# Adjustable Drip Tip



## Hein510 (23/3/14)

So I'm sitting with the wife watching movies on a sunday when a idea popped in my head, never thought that movie was going to end!

Run into the garage and start packing stuff out looking for something that can work. Found some copper or brass spacers and put it in the bench drill and start filing away like its in a lathe. Measure my other drip tips and got the spacer to around the same size, then started filing away on a groove to fit an o-ring, Turned it around and worked away the tip till its nice and round like a Kayfuns tip.

After that it was a cool gold drip tip and polished it nicely. 

Drilled a hole in the side and tapped thread, screwed in a nice small screw but there was still to much air going through so made the hole bigger and tapped it again. Found a awesome thumb screw and cleaned that on the wire brush.

Adjustable drip tip


On the Kayfun


In closed position, tighter drag


Open position, more air



Only thing with this tip is if your device is a tight drag its not gonna make a differance but on something thats open and airy you can feel the drag tighten a little bit.

So thats concept 1! working on a plan for concept 2!

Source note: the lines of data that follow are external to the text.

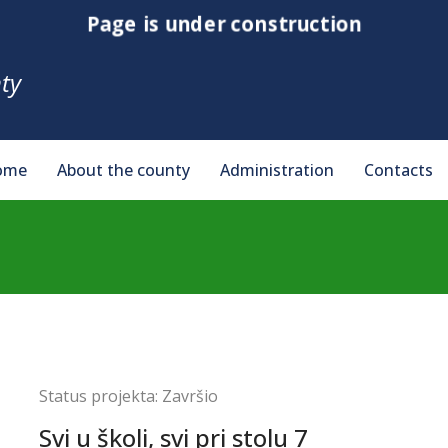
Page is under construction
ty
ome
About the county
Administration
Contacts
Status projekta:
Završio
Svi u školi, svi pri stolu 7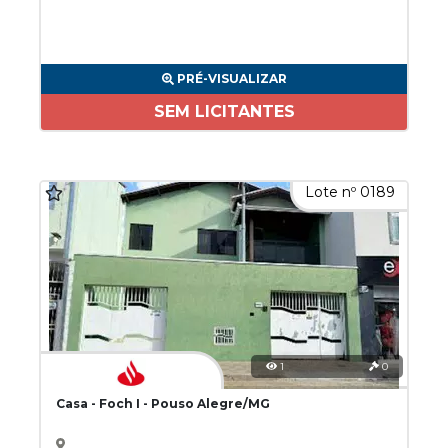
PRÉ-VISUALIZAR
SEM LICITANTES
Lote nº 0189
1
0
Casa - Foch I - Pouso Alegre/MG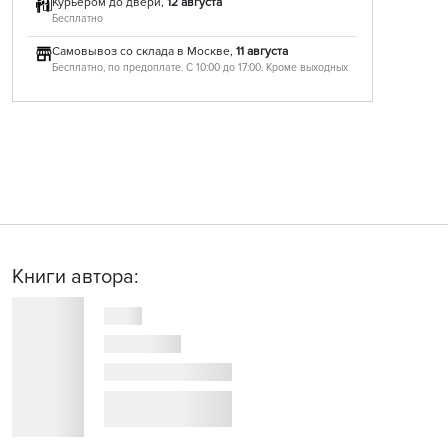
Курьером до двери,
12 августа
Бесплатно
Самовывоз со склада в Москве,
11 августа
Бесплатно, по предоплате. С 10:00 до 17:00. Кроме выходных
Книги автора: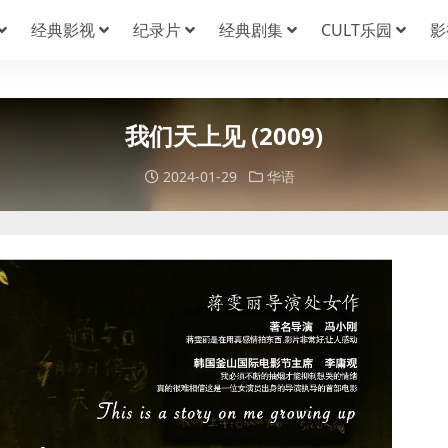
经典影视
纪录片
经典剧集
CULT乐园
影
我们天上见 (2009)
2024-01-29
华语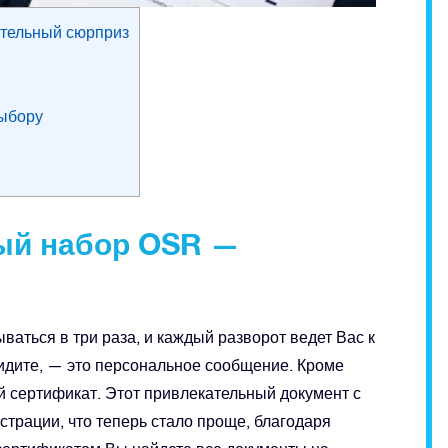
тельный сюрприз
выбору
ый набор OSR —
аться в три раза, и каждый разворот ведет Вас к
видите, — это персональное сообщение. Кроме
 сертификат. Этот привлекательный документ с
трации, что теперь стало проще, благодаря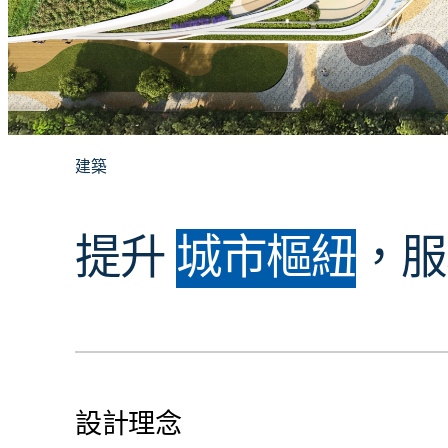
建築
提升
城市樞紐
，服
設計理念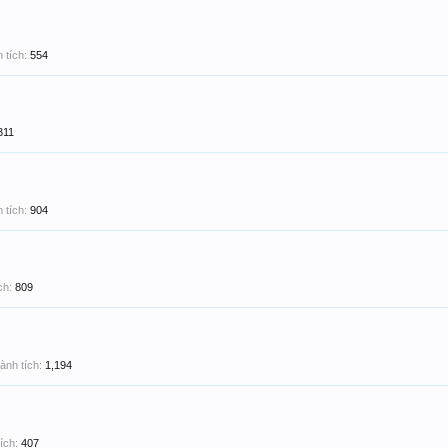
 tích:
554
311
 tích:
904
ch:
809
ành tích:
1,194
ích:
407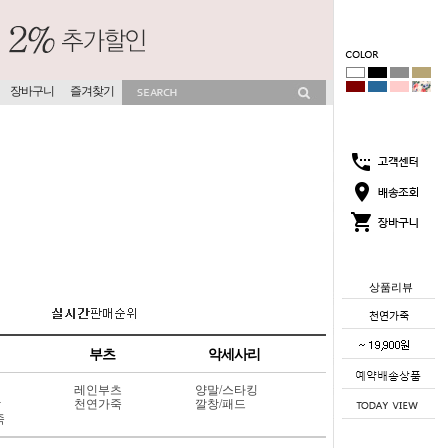
장바구니
즐겨찾기
상품리뷰
부츠
악세사리
레인부츠
양말/스타킹
상
천연가죽
깔창/패드
죽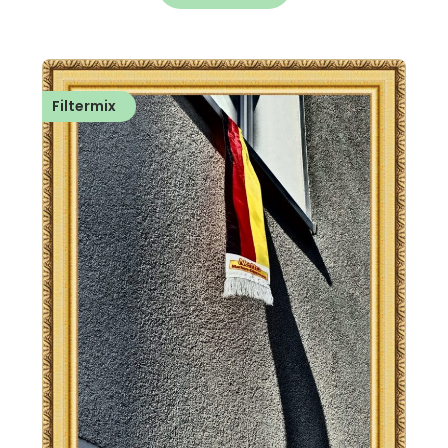
Filtermix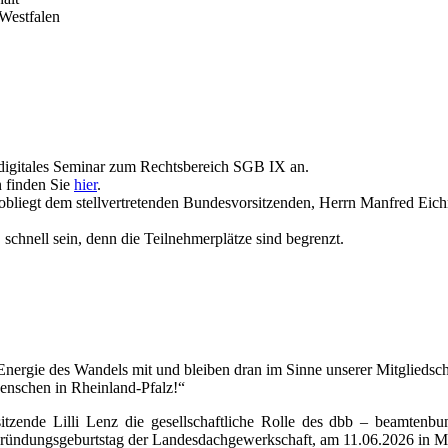
Westfalen
n digitales Seminar zum Rechtsbereich SGB IX an.
 finden Sie
hier
.
 obliegt dem stellvertretenden Bundesvorsitzenden, Herrn Manfred Eichm
, schnell sein, denn die Teilnehmerplätze sind begrenzt.
Energie des Wandels mit und bleiben dran im Sinne unserer Mitgliedsch
Menschen in Rheinland-Pfalz!“
itzende Lilli Lenz die gesellschaftliche Rolle des dbb – beamtenbu
Gründungsgeburtstag der Landesdachgewerkschaft, am 11.06.2026 in M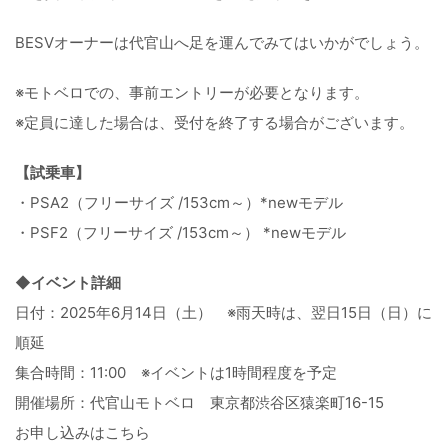
BESVオーナーは代官山へ足を運んでみてはいかがでしょう。
※モトベロでの、事前エントリーが必要となります。
※定員に達した場合は、受付を終了する場合がございます。
【試乗車】
・PSA2（フリーサイズ /153cm～）*newモデル
・PSF2（フリーサイズ /153cm～） *newモデル
◆イベント詳細
日付：2025年6月14日（土） ※雨天時は、翌日15日（日）に
順延
集合時間：11:00 ※イベントは1時間程度を予定
開催場所：代官山モトベロ 東京都渋谷区猿楽町16-15
お申し込みはこちら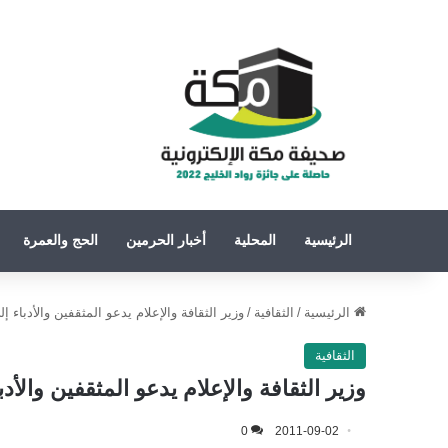
الرئيسية
المحلية
أخبار الحرمين
الحج والعمرة
الرئيسية
/
الثقافية
/
وزير الثقافة والإعلام يدعو المثقفين والأدباء إل
الثقافية
وزير الثقافة والإعلام يدعو المثقفين والأدب
0
2011-09-02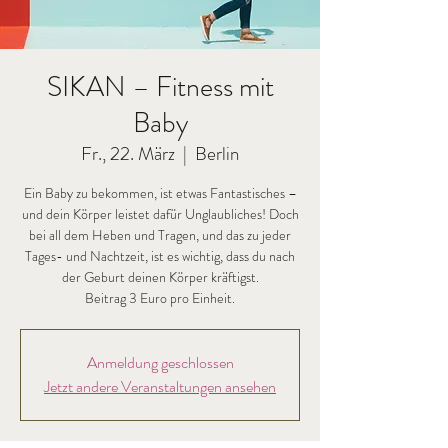
SIKAN – Fitness mit
Baby
Fr., 22. März
  |  
Berlin
Ein Baby zu bekommen, ist etwas Fantastisches –
und dein Körper leistet dafür Unglaubliches! Doch
bei all dem Heben und Tragen, und das zu jeder
Tages- und Nachtzeit, ist es wichtig, dass du nach
der Geburt deinen Körper kräftigst.
Beitrag 3 Euro pro Einheit.
Anmeldung geschlossen
Jetzt andere Veranstaltungen ansehen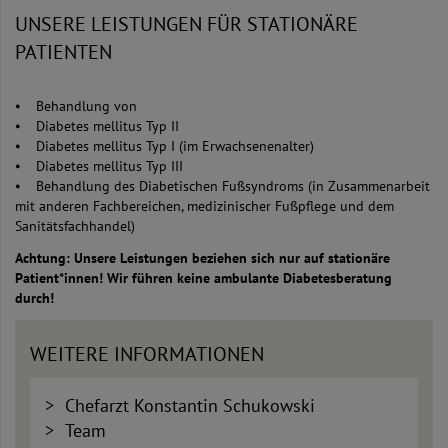
UNSERE LEISTUNGEN FÜR STATIONÄRE
PATIENTEN
⦁ Behandlung von
⦁ Diabetes mellitus Typ II
⦁ Diabetes mellitus Typ I (im Erwachsenenalter)
⦁ Diabetes mellitus Typ III
⦁ Behandlung des Diabetischen Fußsyndroms (in Zusammenarbeit
mit anderen Fachbereichen, medizinischer Fußpflege und dem
Sanitätsfachhandel)
Achtung: Unsere Leistungen beziehen sich nur auf stationäre
Patient*innen! Wir führen keine ambulante Diabetesberatung
durch!
WEITERE INFORMATIONEN
Chefarzt Konstantin Schukowski
Team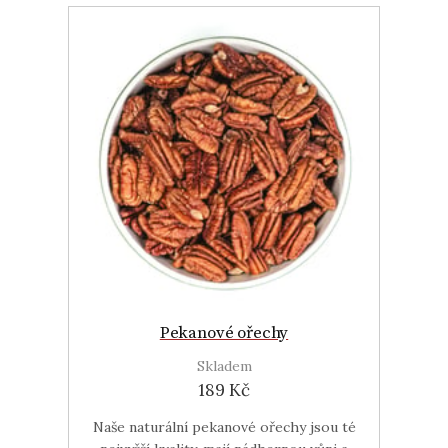
Pekanové ořechy
Skladem
189 Kč
Naše naturální pekanové ořechy jsou té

Reactions: Like 3 | Winner 1 | Creative 5


----------



## Andre (23/3/14)

Awesome, modmaster.


----------



## RIEFY (23/3/14)

Hein that is awesome. 

Sent from my GT-I9500 using Tapatalk


----------



## Zegee (23/3/14)

wicked idea I think rip did a review on some as well maybe you can get some ideas from there to help with project

sent from my reonautical cloud machine


----------



## Rob Fisher (23/3/14)

@Hein510 you are a MacGyver of note Boet!


----------



## devdev (23/3/14)

Your inventiveness is impressive @Hein510


----------



## Silver (23/3/14)

Super @Hein510 - such a great idea - but the brilliant thing is that you made it happen!

What kind of movie were you watching when you had the idea?
Maybe you should watch more of those more often!

Reactions: Like 1


----------



## Hein510 (23/3/14)

Thanx guys!



Silver said:


> Super @Hein510 - such a great idea - but the brilliant thing is that you made it happen!
> 
> What kind of movie were you watching when you had the idea?
> Maybe you should watch more of those more often!



Was watching Captain Phillips!

Reactions: Like 1


----------



## ET (11/4/14)

goed gedaan meneer


----------



## Riaz (11/4/14)

awesome stuff buddy!!!


----------



## Lee_T (23/4/14)

Wow, awesome!



Lee


----------



## Alex (23/4/14)

Very cool man, I look for my set of taps


----------